The first edition was in French and appeared in Paris in 1830 with the title of Méthode pour la guitare par Ferdinand Sor. Brian Jeffery (the modern publisher of A. Merrick's old English translation) mentions: "It is the only version known to have Sor's direct authority. Now extremely rare, it was never reprinted; indeed, an early biographer of Sor (Baltasar Saldoni in his Diccionario de Efemérides de Músicos Españoles, I, Madrid, 1868) says (he does not state on what authority) that Sor destroyed the plates." During the same period Simrock in Bonn had brought out a parallel French and German edition.

==English edition==

The English edition is a translation from the original in French made by A. Merrick, the organist of Cirencester, and published in London by Cocks & Co. probably in 1832, as Method for the Spanish Guitar. The French and German versions do not carry the word "Spanish" in the title. This version is today available from Brian Jeffery's.

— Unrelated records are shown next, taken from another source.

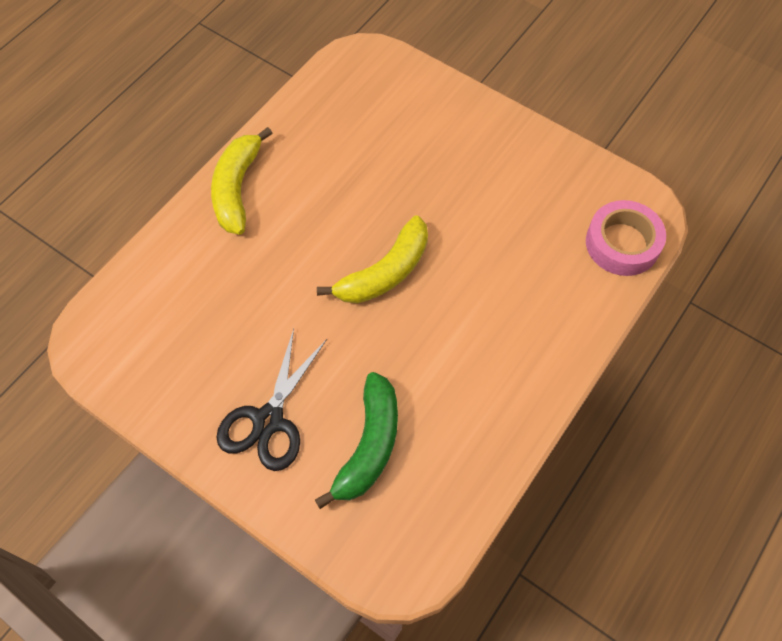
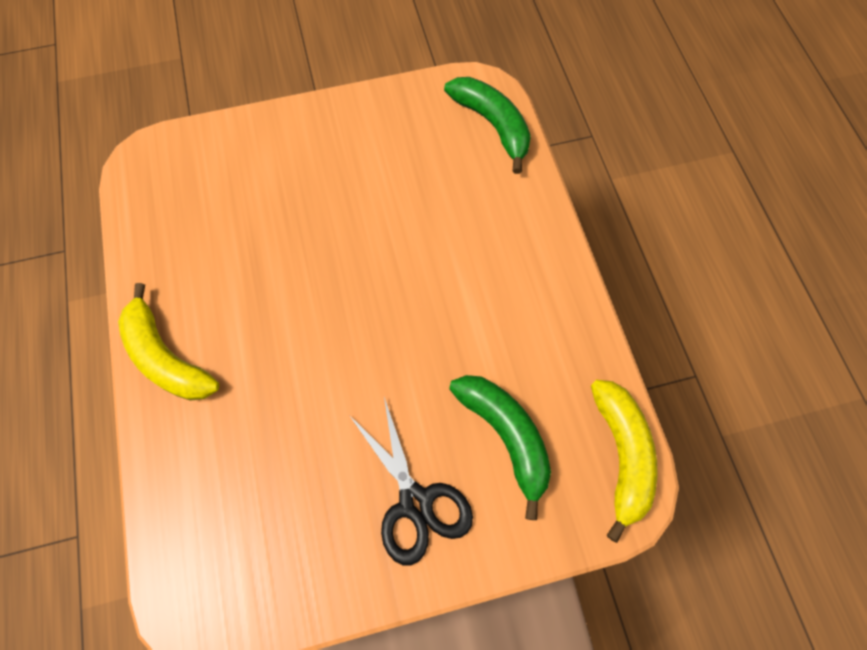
camera: 50 degrees left, 5 degrees up
(384, 272) = (363, 303): yellow banana -> yellow banana (621, 454)
(622, 243) = (492, 125): pink tape -> green banana

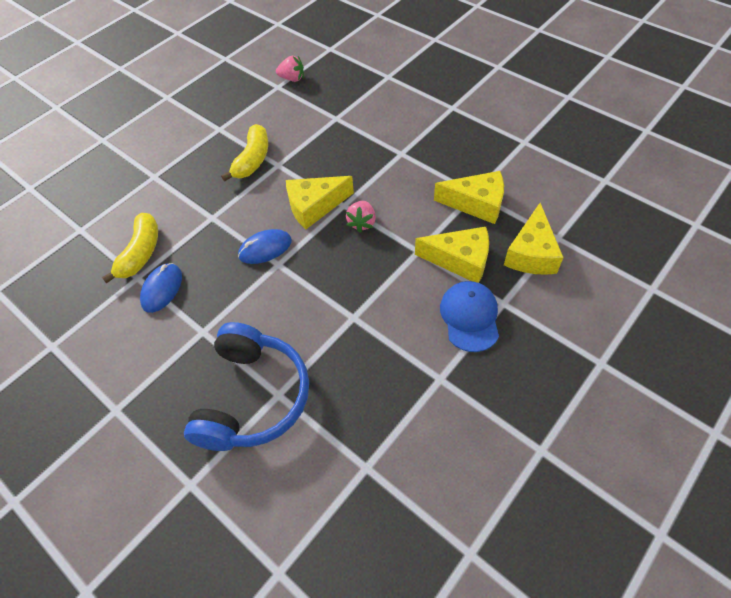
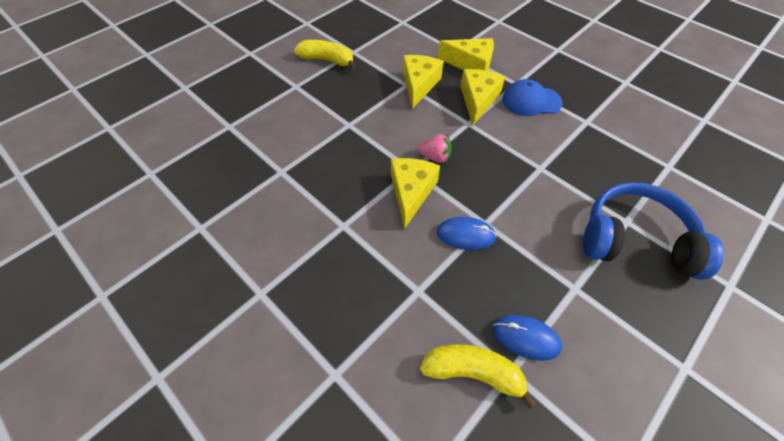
camera: 90 degrees left, 0 degrees up
(252, 160) = (329, 251): yellow banana -> yellow banana (327, 60)
(265, 248) = (465, 235): blue mouse -> blue mouse turned 60 degrees counterclockwise
(292, 79) = (191, 212): pink strawberry -> none
(314, 206) = (411, 192): yellow cheese -> yellow cheese turned 150 degrees counterclockwise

Brian Jeffery mentions: "Later in the century, in 1897, Frank Mott Harrison published in London a Method for the Guitar by Ferdinando Sor, a work of small value which says (of course wrongly) that the original was written in Spanish."

==Coste's adapted and augmented version==

After Sor's death, Napoléon Coste, one of his pupils, published a revision of the original called Méthode complète pour la Guitare par Ferdinand Sor, rédigée et augmentée de nombreux exemples et leçons par N. Coste. Matanya Ophee states that in Coste's revised and augmented version, there is an introduction which is helpful in better understanding Sor, and some of the circumstances under which Sor wrote the original method.

Brian Jeffery controversially regards Coste's version somewhat negatively ("travesty of the original ... bears little resemblance to the original"), even though the title immediately makes it clear, that it is not the original, but was adapted and augmented by Coste (augmented incidentally, with numerous pieces of high quality). Today Coste's version is highly regarded in its own right (the title mentioning of Sor, possibly being more a sign of respect, than what Jeffery has termed "a disservice to his friend's memory"). Ophee has written: "He [Coste] is certainly not hostile to Sor and to his memory".

==Various details==
In the method (in plate VII, example 27), Sor quotes bars 22 to 25 of Sonata Op. 35, No. 1 by Jan Ladislav Dussek; mentioning "that the celebrated Düssek had the texture of the orchestra in view when he wrote for the pianoforte the passage in example twenty-seventh, plate VII."